The Yo-yo Champion (from the Archives)

By Stevemiranda

You might say that I’m overanalyzing this but, please, hear me out.

I came across this three-and-a-half minute video featuring Jensen Kimmitt, the 2010 Yo-Yo World Champion.

The guy’s performance is absolutely jaw dropping, which I guess you would expect from someone who’s earned the title “world champion.” On the website where I first saw this, the only text that accompanied the video was: “This will look great on a college application, as long as he’s applying to a college run by seventh graders.”

There is a set assumptions embedded in this text that are common in our society—and those assumptions create expectations and pressures that, I believe, negatively affect all of us. Have you ever had a hobby or a personal passion that you never really gave yourself permission to fully enjoy? Maybe you feared that you’d get laughed at, or other people might judge you and say you’re wasting your time. Maybe you totally geek out with four or five Dungeons & Dragons friends, but you’d never dare tell anyone else about it.

I believe this happens all the time. It prevents so many of us from fully self-actualizing because we refuse to honor a very important part of who we are.

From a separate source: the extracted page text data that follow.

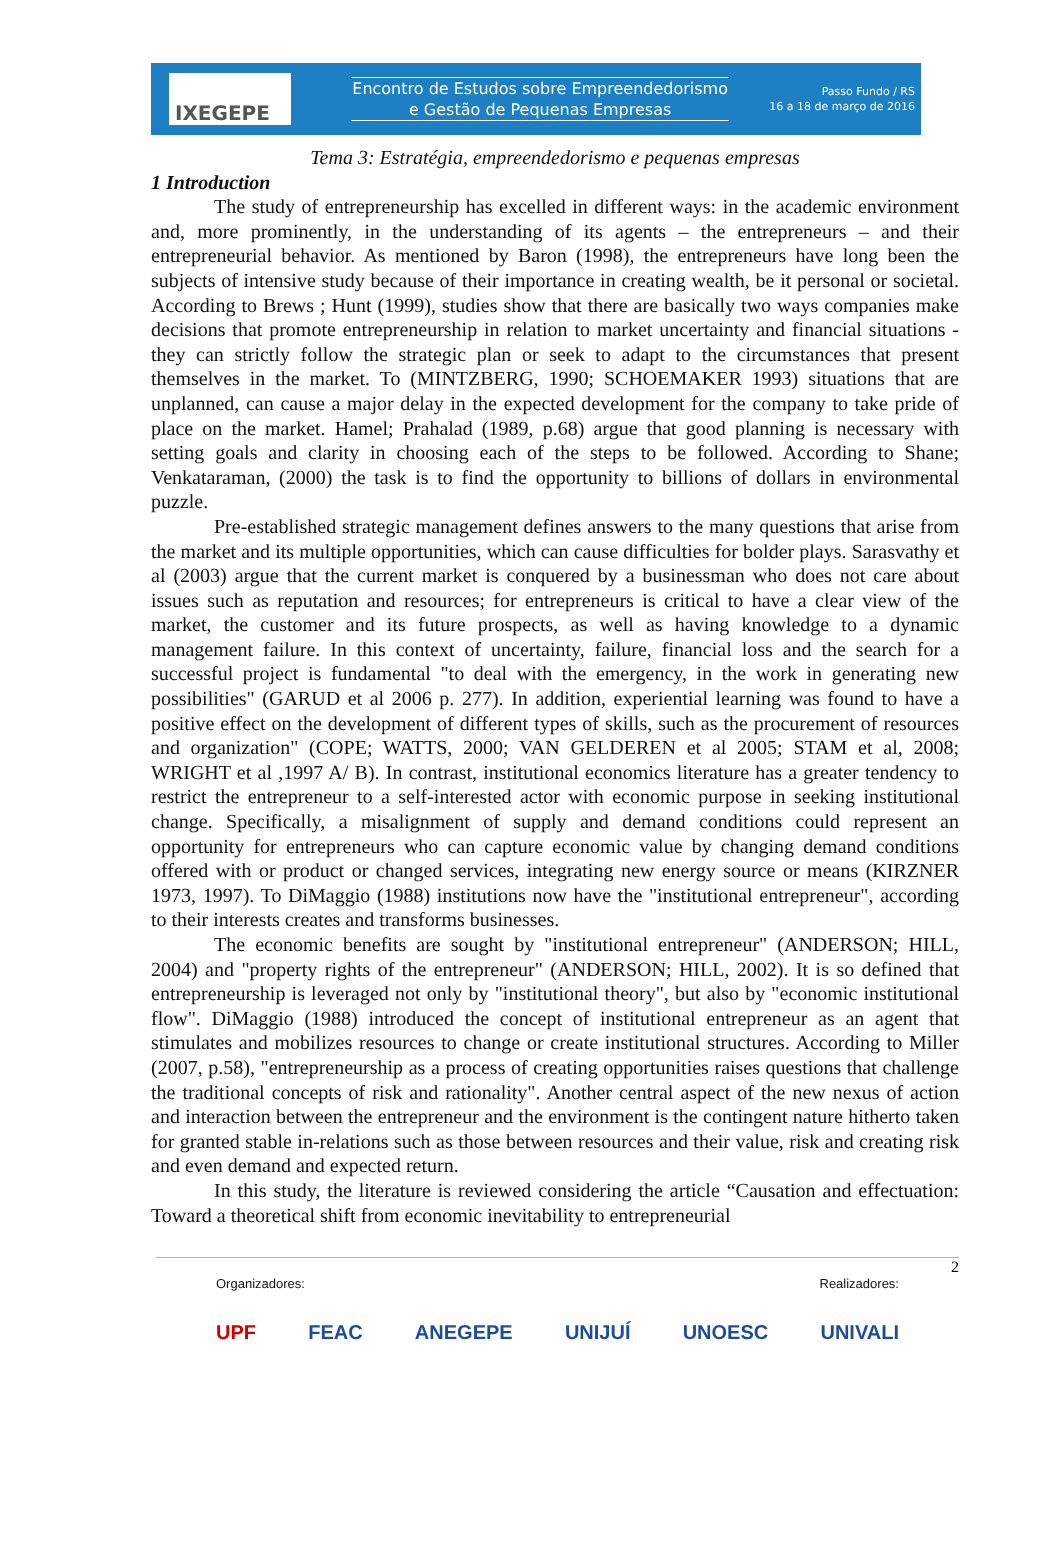IXEGEPE
Encontro de Estudos sobre Empreendedorismo
e Gestão de Pequenas Empresas
Passo Fundo / RS
16 a 18 de março de 2016
Tema 3: Estratégia, empreendedorismo e pequenas empresas
1 Introduction
The study of entrepreneurship has excelled in different ways: in the academic environment and, more prominently, in the understanding of its agents – the entrepreneurs – and their entrepreneurial behavior. As mentioned by Baron (1998), the entrepreneurs have long been the subjects of intensive study because of their importance in creating wealth, be it personal or societal. According to Brews ; Hunt (1999), studies show that there are basically two ways companies make decisions that promote entrepreneurship in relation to market uncertainty and financial situations - they can strictly follow the strategic plan or seek to adapt to the circumstances that present themselves in the market. To (MINTZBERG, 1990; SCHOEMAKER 1993) situations that are unplanned, can cause a major delay in the expected development for the company to take pride of place on the market. Hamel; Prahalad (1989, p.68) argue that good planning is necessary with setting goals and clarity in choosing each of the steps to be followed. According to Shane; Venkataraman, (2000) the task is to find the opportunity to billions of dollars in environmental puzzle.
Pre-established strategic management defines answers to the many questions that arise from the market and its multiple opportunities, which can cause difficulties for bolder plays. Sarasvathy et al (2003) argue that the current market is conquered by a businessman who does not care about issues such as reputation and resources; for entrepreneurs is critical to have a clear view of the market, the customer and its future prospects, as well as having knowledge to a dynamic management failure. In this context of uncertainty, failure, financial loss and the search for a successful project is fundamental "to deal with the emergency, in the work in generating new possibilities" (GARUD et al 2006 p. 277). In addition, experiential learning was found to have a positive effect on the development of different types of skills, such as the procurement of resources and organization" (COPE; WATTS, 2000; VAN GELDEREN et al 2005; STAM et al, 2008; WRIGHT et al ,1997 A/ B). In contrast, institutional economics literature has a greater tendency to restrict the entrepreneur to a self-interested actor with economic purpose in seeking institutional change. Specifically, a misalignment of supply and demand conditions could represent an opportunity for entrepreneurs who can capture economic value by changing demand conditions offered with or product or changed services, integrating new energy source or means (KIRZNER 1973, 1997). To DiMaggio (1988) institutions now have the "institutional entrepreneur", according to their interests creates and transforms businesses.
The economic benefits are sought by "institutional entrepreneur" (ANDERSON; HILL, 2004) and "property rights of the entrepreneur" (ANDERSON; HILL, 2002). It is so defined that entrepreneurship is leveraged not only by "institutional theory", but also by "economic institutional flow". DiMaggio (1988) introduced the concept of institutional entrepreneur as an agent that stimulates and mobilizes resources to change or create institutional structures. According to Miller (2007, p.58), "entrepreneurship as a process of creating opportunities raises questions that challenge the traditional concepts of risk and rationality". Another central aspect of the new nexus of action and interaction between the entrepreneur and the environment is the contingent nature hitherto taken for granted stable in-relations such as those between resources and their value, risk and creating risk and even demand and expected return.
In this study, the literature is reviewed considering the article “Causation and effectuation: Toward a theoretical shift from economic inevitability to entrepreneurial
2
Organizadores: Realizadores:
UPF FEAC ANEGEPE UNIJUÍ UNOESC UNIVALI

If schools aren’t actively discouraging kids from pursuing their passion—“Put away that yo-yo son, you’re never going to be a professional yo-yoer. Now open your textbook to chapter 7”—then they’re certainly not doing much to cultivate them. In addition, we establish institutions to house more than a thousand kids, and spend the majority of the day coercing them into doing things that don’t make sense to them. Of course they feel insecure. So, of course they’re going to hide away that personal passion that doesn’t automatically guarantee them prestige in the social hierarchy. If you stand out, there might be some other kid who deals with his insecurity by making fun of you.

In this video Jensen Kimmitt demonstrates creativity, skill, charisma, the ability to entertain a crowd, and perhaps most importantly, the dedication necessary to become great at something.

And did you see that smile at the end? He’s doing something he loves. If colleges—or the copywriter at some website—are not impressed, then that’s their loss.